PBX: Debian, Asterisk, DAHDI, and OpenVox A400E11


Rather than a tutorial, this article is a field manual (it provides relevant instructions, but leaves out the rationale behind them) that describes a very basic but working installation of an Asterisk PBX running on Debian 9.5 (codename "stretch") that uses an OpenVox A400E11 analogue card for connecting to a PSTN from internal VoIP stations using the SIP .

Card Installation

OpenVox' analogue cards are sensitive to ESD, use an anti-static wrist strap while you install the card. Between the card and the telephone line, install an inline surge protector (such as the Tripp Lite DTEL2). Double-check that the surge protector's grounding cable is attached to the ground.
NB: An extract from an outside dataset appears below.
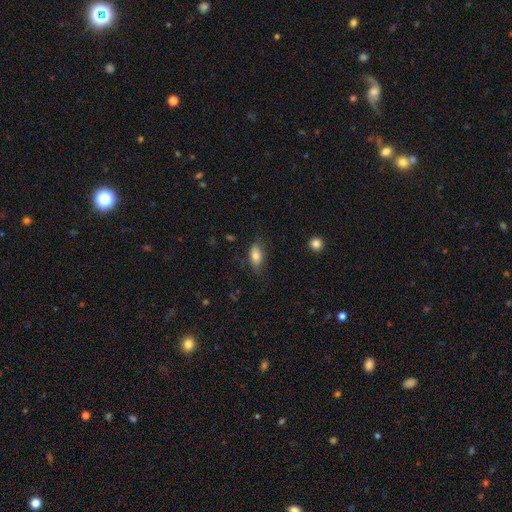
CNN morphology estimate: A smooth galaxy with no disk features (79%) that is in between round and cigar-shaped (89%).

Vote fractions:
- Smooth or featured? smooth: 79% / featured or disk: 13% / star or artifact: 8%
- How rounded? in between: 89% / round: 6% / cigar-shaped: 5%
- Merging? none: 75% / minor disturbance: 19% / major disturbance: 5% / merger: 1%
If a proper external connection to the ground is not available, employ bonding: attach the ground cable of the protector it to an unpainted metal part of the case of the PC. Ensure that electricity does not leak from the PC's PSU to the case of the PC.

An OpenVox A400E11 PCIe card with two FXS and two FXO modules.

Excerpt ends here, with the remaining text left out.